**Task details:** Could you copy each line of the listing that holds "Browse"?

[[ Supplied entries, beginning ]]

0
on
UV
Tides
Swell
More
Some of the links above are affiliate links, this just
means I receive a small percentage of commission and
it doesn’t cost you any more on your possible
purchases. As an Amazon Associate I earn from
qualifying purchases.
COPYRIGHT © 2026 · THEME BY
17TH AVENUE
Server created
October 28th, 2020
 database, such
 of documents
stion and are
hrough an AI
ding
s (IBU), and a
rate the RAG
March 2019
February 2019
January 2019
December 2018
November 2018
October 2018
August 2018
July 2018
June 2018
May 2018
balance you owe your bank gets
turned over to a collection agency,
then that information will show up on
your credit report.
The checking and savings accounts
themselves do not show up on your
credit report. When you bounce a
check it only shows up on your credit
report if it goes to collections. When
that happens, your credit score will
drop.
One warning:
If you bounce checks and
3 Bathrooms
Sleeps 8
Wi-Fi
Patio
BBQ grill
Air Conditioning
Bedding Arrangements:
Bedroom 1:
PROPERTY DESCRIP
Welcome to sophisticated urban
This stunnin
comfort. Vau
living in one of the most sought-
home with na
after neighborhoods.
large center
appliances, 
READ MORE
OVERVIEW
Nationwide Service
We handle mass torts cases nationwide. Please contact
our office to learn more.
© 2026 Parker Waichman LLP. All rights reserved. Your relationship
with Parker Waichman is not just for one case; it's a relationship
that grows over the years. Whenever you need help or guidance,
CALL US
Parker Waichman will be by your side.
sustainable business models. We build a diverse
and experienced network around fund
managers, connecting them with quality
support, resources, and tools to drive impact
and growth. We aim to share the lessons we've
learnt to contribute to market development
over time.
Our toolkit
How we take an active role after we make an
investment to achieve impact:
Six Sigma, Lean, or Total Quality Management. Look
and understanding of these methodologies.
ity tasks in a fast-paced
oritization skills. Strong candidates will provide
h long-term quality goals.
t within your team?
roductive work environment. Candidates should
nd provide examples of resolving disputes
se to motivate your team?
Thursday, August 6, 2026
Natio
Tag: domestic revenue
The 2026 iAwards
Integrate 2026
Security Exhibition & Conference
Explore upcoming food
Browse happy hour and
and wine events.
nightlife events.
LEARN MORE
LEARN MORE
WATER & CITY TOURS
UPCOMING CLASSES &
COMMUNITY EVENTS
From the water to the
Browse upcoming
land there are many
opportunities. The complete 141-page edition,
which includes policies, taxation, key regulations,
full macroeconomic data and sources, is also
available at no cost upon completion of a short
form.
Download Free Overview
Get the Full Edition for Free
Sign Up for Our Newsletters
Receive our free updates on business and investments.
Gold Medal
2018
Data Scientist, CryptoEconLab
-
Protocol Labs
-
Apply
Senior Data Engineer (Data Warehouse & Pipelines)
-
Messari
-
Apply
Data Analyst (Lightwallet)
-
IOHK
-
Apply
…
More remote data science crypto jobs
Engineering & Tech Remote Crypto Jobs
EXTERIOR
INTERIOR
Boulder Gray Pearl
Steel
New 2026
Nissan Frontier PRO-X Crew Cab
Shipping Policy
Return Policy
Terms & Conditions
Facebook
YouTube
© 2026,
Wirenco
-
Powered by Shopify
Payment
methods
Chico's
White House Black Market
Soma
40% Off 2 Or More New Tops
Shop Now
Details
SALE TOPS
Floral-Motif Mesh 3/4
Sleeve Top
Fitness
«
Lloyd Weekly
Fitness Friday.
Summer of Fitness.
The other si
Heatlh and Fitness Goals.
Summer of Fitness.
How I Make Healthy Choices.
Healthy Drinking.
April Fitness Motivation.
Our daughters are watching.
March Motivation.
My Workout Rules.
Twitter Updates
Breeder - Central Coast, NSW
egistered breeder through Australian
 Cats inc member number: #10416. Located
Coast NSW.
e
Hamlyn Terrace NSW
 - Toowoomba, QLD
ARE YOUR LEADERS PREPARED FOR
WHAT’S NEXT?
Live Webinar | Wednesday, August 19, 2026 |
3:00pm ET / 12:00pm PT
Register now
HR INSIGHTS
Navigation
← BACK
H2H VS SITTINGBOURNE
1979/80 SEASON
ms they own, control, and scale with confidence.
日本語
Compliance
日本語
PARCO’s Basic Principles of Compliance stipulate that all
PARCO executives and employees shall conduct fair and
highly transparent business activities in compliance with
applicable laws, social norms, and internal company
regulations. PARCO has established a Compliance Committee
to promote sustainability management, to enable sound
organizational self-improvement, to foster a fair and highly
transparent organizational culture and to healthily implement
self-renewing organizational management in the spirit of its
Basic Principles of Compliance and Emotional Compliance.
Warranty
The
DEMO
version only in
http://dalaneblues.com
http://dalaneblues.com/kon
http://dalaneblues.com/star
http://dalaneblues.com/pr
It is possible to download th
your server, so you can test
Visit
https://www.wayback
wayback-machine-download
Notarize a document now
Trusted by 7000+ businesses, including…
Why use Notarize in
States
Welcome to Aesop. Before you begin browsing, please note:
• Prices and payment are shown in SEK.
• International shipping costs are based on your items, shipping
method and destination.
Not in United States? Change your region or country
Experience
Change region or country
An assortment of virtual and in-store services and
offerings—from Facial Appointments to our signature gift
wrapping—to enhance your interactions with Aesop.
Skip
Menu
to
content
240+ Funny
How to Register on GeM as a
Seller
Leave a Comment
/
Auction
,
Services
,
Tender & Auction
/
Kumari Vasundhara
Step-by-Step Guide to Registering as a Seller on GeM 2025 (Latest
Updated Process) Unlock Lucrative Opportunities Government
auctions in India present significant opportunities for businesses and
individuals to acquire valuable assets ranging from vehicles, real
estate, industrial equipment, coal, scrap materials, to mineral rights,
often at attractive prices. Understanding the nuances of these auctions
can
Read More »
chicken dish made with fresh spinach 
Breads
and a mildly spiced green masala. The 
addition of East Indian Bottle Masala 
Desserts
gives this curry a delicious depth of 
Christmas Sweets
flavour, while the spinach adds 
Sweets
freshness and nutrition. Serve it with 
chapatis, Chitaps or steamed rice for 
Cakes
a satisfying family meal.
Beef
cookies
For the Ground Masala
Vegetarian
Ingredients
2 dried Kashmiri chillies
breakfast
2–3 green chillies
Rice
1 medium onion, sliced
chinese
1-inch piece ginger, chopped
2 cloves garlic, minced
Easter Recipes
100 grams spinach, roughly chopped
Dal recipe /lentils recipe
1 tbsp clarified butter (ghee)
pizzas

[[ Supplied entries, end ]]

**Solution to the problem:**
Browse happy hour and
Browse upcoming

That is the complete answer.